There is one topic that a client came to me with the other day, and I realized that we haven’t created much content on the subject. It is, however, a very common theme in our coaching sessions! For that reason, I have decided to write an article on for you that will outline how to handle the situation when you are in love with a married man.
It is a very delicate topic and it’s true that it is very taboo. It has probably been difficult for you to get unbiased advice from your friends, but that is where we come in. I want to give you a 360 degree view of the situation so that you can make the best decisions moving forward.
I don’t want you to feel that you’re alone in this challenging situation. Here at Happily Committed, we have committed our lives to helping people live the love lives of their dreams, and we make it our goal to give you all the tips and tools you need to coach yourself through any situation from home.
If you are in love with a married man and you want to know how to handle this situation to ensure that you set yourself up for long-term happiness in love, you have come to the right place. Without further ado, let’s get started!
In love with a married man: Help!
My client came to me with a very clear question. She said to me, “I have fallen in love with a married man. He is someone that I’ve known for a long time, and over the years, he and I have gotten closer and closer. I am also married and have been for the last eight years.
The thing is, I am obviously not happy in my relationship and I want to be with Richard. He’s told me that he wants to be with me too, but he is still with his wife. I don’t even know if they’re separated or not – he doesn’t talk to me about her. I definitely don’t think she knows about me.
I have so many questions on my mind but one thing is for sure: I want him to leave her and be with me because I think we could be truly happy together. What do I do?”
Alicia (I have changed both her and Robert’s name for privacy reasons) felt paralyzed in her situation because she didn’t know what was going on behind the scenes in Robert’s married life, and she was ready to leave her husband for him. So we began our work together.
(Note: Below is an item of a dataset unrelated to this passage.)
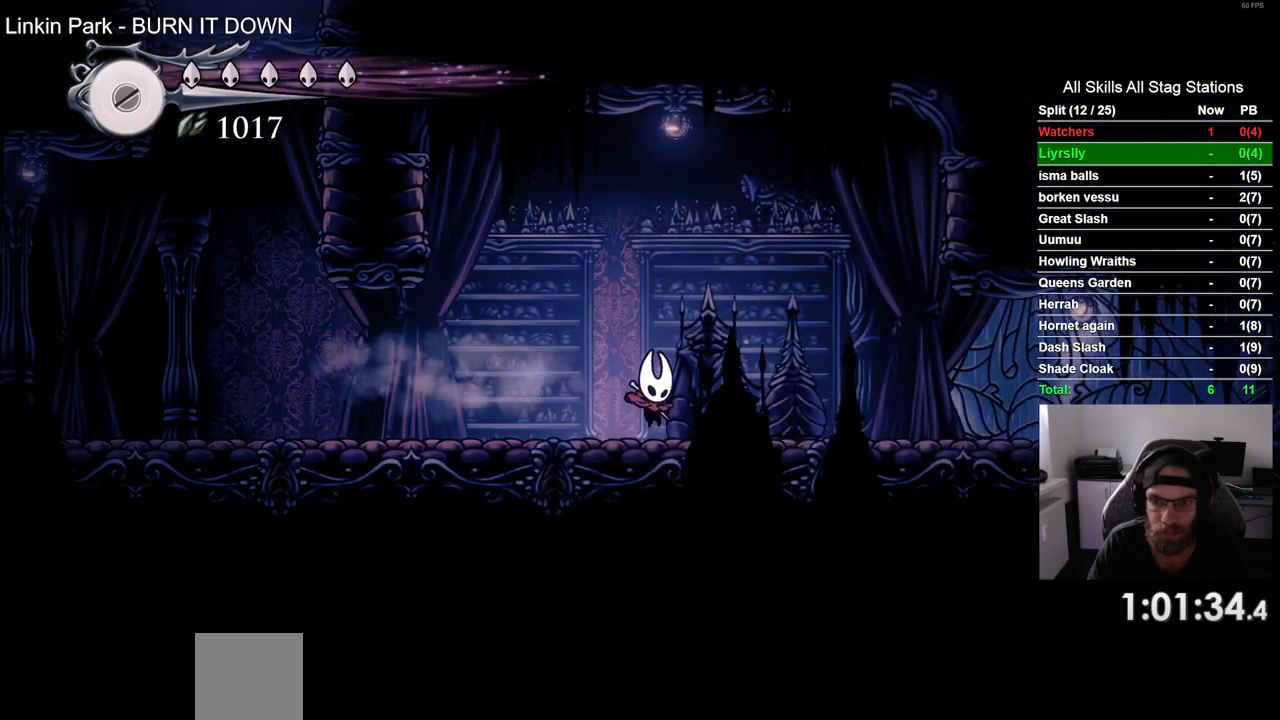
{"buttons": ["DPAD_RIGHT"], "left_stick": "center", "right_stick": "center", "events": [[150, "R2", "down"], [350, "R2", "up"]]}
When I am working with someone who is in love with a married man, or is falling in love with a married man, I always tell them that this is an extremely delicate situation and that they need to be very careful. The beginning of a relationship is a crucial period during which you are establishing ground rules, patterns, boundaries and the dynamic between you.
So, I have to be very blunt right off the bat here. It is not a good idea to project yourself into a relationship with someone if that relationship is not stable. At this point, if one or both of you are in a relationship with someone else, the relationship between you does not have a stable foundation. This is problematic.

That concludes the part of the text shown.